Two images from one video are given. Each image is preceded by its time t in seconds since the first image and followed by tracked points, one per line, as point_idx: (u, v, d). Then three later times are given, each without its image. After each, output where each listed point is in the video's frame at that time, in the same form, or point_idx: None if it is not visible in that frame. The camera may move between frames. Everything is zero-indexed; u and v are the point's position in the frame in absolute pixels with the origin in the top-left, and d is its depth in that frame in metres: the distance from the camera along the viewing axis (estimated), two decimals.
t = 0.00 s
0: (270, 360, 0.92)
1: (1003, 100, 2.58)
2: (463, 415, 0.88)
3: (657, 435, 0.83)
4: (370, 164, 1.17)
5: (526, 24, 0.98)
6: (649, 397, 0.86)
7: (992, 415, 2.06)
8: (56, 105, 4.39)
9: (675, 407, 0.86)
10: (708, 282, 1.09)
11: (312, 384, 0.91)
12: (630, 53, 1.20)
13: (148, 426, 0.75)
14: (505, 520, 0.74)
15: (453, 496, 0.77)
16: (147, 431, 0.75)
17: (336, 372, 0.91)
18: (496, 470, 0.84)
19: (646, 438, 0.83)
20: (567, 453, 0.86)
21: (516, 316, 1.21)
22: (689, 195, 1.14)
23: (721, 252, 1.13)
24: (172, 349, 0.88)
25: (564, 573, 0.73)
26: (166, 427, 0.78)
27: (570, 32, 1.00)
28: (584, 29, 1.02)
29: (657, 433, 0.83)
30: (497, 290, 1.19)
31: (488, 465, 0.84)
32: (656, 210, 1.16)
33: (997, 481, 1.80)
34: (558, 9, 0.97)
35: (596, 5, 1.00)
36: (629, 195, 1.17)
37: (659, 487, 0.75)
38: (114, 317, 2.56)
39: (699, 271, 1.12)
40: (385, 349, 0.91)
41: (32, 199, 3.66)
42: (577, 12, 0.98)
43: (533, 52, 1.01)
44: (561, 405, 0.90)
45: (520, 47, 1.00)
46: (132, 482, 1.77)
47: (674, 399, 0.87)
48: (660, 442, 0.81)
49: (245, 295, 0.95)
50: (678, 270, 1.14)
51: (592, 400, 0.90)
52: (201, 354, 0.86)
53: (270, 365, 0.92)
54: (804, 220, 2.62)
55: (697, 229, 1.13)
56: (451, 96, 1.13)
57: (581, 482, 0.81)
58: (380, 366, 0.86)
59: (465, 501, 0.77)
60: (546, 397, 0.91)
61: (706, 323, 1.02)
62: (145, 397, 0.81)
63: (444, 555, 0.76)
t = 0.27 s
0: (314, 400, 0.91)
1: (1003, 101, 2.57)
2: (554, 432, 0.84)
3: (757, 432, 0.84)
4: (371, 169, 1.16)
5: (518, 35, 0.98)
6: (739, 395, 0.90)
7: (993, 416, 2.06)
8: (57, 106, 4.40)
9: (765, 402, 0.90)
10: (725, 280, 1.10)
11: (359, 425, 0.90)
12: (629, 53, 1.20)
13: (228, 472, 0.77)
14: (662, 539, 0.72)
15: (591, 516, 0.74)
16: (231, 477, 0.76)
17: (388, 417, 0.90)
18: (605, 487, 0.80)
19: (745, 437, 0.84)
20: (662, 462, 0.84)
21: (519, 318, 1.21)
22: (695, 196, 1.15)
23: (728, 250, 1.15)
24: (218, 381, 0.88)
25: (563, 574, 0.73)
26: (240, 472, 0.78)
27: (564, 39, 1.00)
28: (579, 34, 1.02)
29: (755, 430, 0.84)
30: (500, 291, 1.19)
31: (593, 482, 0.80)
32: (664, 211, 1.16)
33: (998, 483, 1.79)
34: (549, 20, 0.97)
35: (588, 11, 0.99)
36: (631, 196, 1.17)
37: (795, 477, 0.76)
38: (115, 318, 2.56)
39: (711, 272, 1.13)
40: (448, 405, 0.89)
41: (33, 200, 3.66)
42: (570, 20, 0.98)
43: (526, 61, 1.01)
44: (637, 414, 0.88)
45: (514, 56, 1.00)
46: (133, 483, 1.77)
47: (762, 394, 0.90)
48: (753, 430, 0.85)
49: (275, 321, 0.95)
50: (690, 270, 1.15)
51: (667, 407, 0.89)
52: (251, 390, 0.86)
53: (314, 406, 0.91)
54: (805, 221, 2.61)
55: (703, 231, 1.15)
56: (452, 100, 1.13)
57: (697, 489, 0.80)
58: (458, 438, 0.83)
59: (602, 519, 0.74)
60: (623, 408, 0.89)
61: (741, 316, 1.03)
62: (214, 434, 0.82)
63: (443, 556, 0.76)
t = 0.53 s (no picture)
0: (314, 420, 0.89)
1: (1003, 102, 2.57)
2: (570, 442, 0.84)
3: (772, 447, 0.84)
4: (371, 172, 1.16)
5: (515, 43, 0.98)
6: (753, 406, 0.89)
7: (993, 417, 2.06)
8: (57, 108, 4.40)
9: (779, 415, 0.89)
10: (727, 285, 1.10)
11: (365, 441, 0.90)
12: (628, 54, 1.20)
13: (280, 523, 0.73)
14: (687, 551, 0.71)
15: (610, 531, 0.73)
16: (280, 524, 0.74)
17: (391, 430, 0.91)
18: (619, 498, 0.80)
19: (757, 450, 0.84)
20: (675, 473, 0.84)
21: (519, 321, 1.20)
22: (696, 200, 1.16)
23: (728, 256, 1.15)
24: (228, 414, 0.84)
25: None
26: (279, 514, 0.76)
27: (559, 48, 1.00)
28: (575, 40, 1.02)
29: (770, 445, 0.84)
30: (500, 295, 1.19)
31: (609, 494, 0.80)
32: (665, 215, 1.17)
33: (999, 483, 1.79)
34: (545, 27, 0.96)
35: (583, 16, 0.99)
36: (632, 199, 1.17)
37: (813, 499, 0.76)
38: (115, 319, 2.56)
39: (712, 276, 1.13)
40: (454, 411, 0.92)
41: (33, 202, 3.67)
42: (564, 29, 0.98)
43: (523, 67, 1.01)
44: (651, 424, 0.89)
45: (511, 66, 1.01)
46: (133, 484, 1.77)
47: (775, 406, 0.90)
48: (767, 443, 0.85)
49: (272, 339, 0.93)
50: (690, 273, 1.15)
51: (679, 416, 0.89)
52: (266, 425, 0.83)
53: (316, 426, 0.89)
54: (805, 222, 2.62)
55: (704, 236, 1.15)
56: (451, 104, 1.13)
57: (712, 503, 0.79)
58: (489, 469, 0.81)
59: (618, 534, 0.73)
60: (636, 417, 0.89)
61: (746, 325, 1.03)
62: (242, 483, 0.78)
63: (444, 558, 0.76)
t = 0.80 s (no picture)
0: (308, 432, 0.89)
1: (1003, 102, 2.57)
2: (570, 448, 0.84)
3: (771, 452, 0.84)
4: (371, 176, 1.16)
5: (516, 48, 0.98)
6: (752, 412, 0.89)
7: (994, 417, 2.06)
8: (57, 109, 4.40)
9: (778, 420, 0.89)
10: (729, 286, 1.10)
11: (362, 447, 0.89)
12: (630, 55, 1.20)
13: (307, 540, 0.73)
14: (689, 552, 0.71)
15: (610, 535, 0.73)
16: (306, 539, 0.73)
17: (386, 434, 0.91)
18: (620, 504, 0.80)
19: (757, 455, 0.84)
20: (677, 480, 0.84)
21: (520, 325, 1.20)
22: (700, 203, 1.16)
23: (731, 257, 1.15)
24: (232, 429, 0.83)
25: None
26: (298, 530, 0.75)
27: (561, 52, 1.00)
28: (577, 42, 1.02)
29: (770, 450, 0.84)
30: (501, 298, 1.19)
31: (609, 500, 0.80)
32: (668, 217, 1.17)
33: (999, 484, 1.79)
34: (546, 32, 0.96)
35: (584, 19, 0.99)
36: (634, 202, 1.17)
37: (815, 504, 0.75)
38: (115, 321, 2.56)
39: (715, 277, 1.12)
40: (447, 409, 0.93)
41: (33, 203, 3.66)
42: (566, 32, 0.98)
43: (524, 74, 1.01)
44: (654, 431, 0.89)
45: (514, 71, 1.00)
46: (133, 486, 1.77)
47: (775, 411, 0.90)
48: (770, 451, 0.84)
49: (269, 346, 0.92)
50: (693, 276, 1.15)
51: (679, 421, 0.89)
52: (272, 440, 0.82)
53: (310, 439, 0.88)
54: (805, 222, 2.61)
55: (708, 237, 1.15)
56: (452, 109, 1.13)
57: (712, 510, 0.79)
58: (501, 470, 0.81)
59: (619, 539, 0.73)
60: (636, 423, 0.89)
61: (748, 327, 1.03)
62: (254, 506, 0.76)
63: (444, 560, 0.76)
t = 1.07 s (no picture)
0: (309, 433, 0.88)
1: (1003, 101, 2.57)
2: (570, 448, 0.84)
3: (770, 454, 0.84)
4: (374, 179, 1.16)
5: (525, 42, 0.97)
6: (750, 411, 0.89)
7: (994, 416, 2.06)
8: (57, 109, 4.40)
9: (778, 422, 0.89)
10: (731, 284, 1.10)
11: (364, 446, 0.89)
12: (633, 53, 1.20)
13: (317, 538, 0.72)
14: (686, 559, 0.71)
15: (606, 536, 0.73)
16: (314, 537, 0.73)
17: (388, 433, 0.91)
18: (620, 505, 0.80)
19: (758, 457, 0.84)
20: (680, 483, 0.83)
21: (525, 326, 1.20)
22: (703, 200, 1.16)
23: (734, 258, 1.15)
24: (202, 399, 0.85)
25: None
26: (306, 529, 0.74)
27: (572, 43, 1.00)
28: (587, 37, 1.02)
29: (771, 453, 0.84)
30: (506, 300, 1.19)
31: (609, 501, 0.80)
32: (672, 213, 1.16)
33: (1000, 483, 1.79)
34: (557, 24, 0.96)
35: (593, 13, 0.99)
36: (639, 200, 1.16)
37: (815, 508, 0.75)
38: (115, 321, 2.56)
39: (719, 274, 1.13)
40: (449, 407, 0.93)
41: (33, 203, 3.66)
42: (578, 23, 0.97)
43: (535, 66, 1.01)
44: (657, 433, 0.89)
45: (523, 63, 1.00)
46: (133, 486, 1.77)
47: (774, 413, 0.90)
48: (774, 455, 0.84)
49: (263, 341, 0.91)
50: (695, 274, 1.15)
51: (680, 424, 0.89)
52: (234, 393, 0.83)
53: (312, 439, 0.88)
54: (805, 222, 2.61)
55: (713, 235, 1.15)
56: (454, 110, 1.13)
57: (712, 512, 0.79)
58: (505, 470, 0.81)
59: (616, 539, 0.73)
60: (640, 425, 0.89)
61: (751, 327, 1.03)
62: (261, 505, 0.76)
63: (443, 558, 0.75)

• [Exercise goal]: Whatever else the listing above holds, retype exactly only the lines from the one containing "40: (385, 349, 0.91)" to the one containing "56: (451, 96, 1.13)", both ends kept.

• [Response to the exercise]:
40: (385, 349, 0.91)
41: (32, 199, 3.66)
42: (577, 12, 0.98)
43: (533, 52, 1.01)
44: (561, 405, 0.90)
45: (520, 47, 1.00)
46: (132, 482, 1.77)
47: (674, 399, 0.87)
48: (660, 442, 0.81)
49: (245, 295, 0.95)
50: (678, 270, 1.14)
51: (592, 400, 0.90)
52: (201, 354, 0.86)
53: (270, 365, 0.92)
54: (804, 220, 2.62)
55: (697, 229, 1.13)
56: (451, 96, 1.13)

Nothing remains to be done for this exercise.